The tool breaks a regular expression into character classes, groups, quantifiers, anchors, alternations, and escaped tokens, then turns those parts into readable notes.

It is meant for understanding why a pattern matches, where it is broad, and which parts may be difficult to maintain, not only for confirming that a pattern compiles.

JavaScript regex syntax

The explanation follows JavaScript RegExp behavior; MDN's Regular expressions reference is the baseline for atoms, assertions, groups, character classes, and flags.
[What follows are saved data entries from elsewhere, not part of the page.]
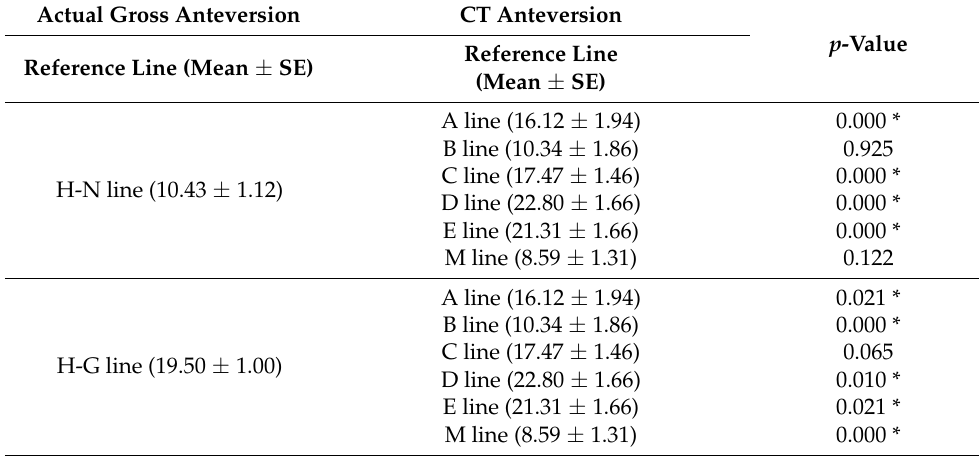
Table 2. Consistency between digital photographic techniques and CT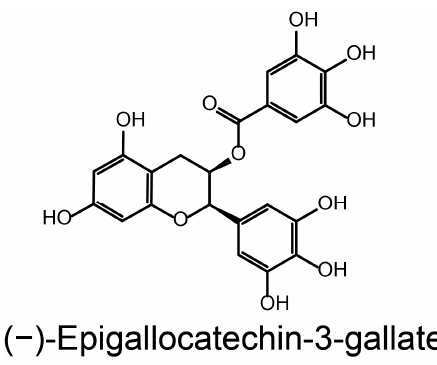
Figure 1. The structure of EGCG.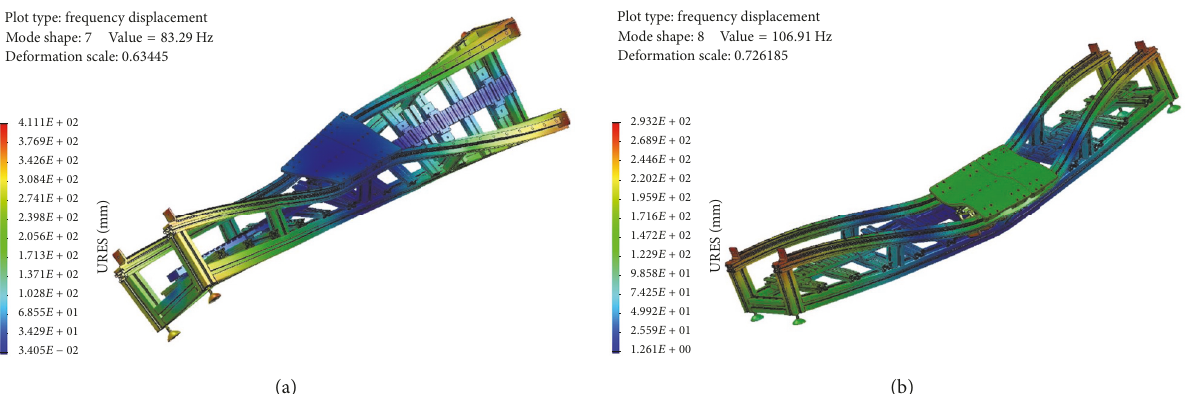
Figure 11: Modal shapes at P3 for: (a) mode 7 ( 𝑓 ≈ 83 Hz, def. scale ≈ 0.634), one node at the central region; (b) and for mode 8 ( 𝑓 ≈ 107Hz, def. scale ≈ 0.602), both ends move vertically.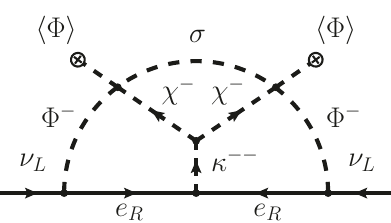
Figure 2 . Sample three loop diagram, in the mass insertion approach, contributing to the neutrino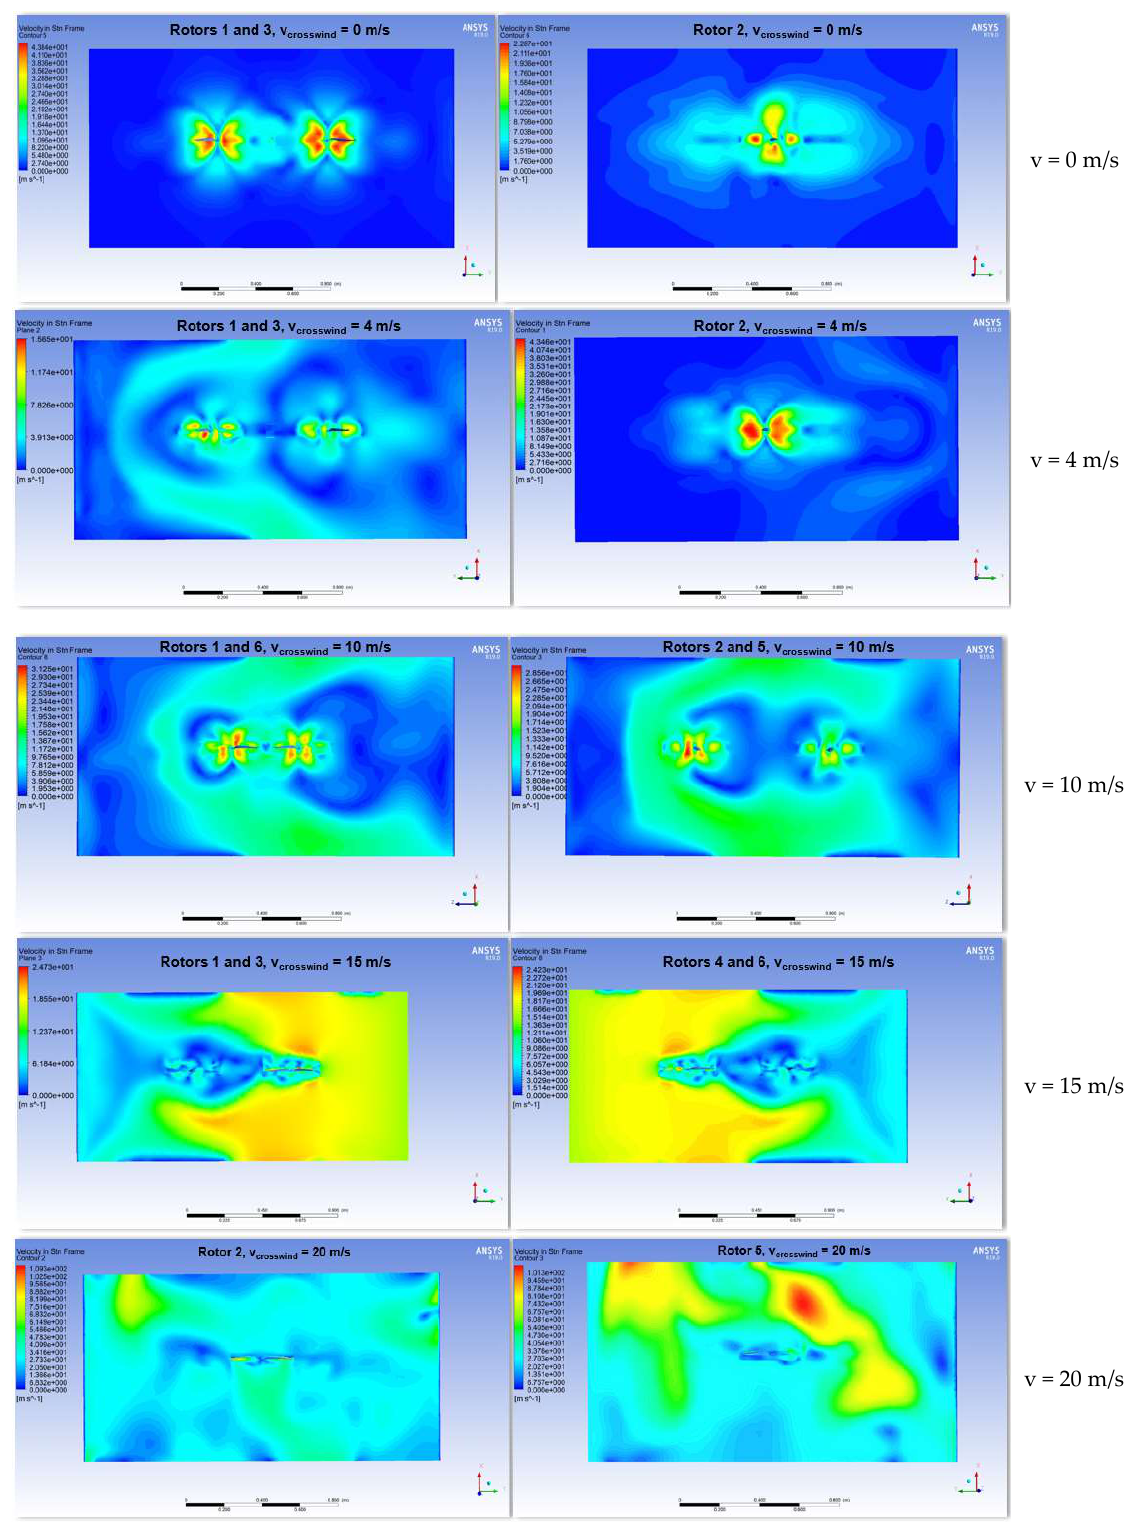
Figure 36. Velocity profile and dissipated turbulences for no wind and lateral wind scenarios.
For ECMAScript compatibility, backreferences, lookahead, lookbehind, and Unicode flag behavior should still be checked in the target runtime; this tool explains intent but does not guarantee runtime support.

How flags change results

`i` changes case sensitivity, `g` searches globally, `m` changes start and end anchors across lines, and `s` allows the dot token to include line terminators.

`u` and newer `v` affect Unicode interpretation, so flag choice matters heavily for emoji, combined characters, and Unicode property escapes.

How to read the token output

The token list moves from left to right and separates the visible symbol, short meaning, and structural effect for each item.

When groups and alternations are nested, read from the outer boundaries first; confirm anchors and main branches before inspecting character classes and repeat counts.

Performance and ReDoS warning

OWASP's Regular Expression Denial of Service guidance explains that nested repetition and overlapping alternatives can cause exponential slowdowns in some regex engines.

Before using user-facing patterns such as `(.+)+`, `(a|aa)+`, or broad unbounded repeats in production, add timeouts, input length limits, and server-side tests.

Security and scope limits

The tool explains patterns in the browser; it is not a security filter, HTML sanitizer, password policy engine, or access-control decision system.

For critical validation, combine official platform documentation, unit tests, and negative examples; mask sensitive production samples before pasting them into online tools.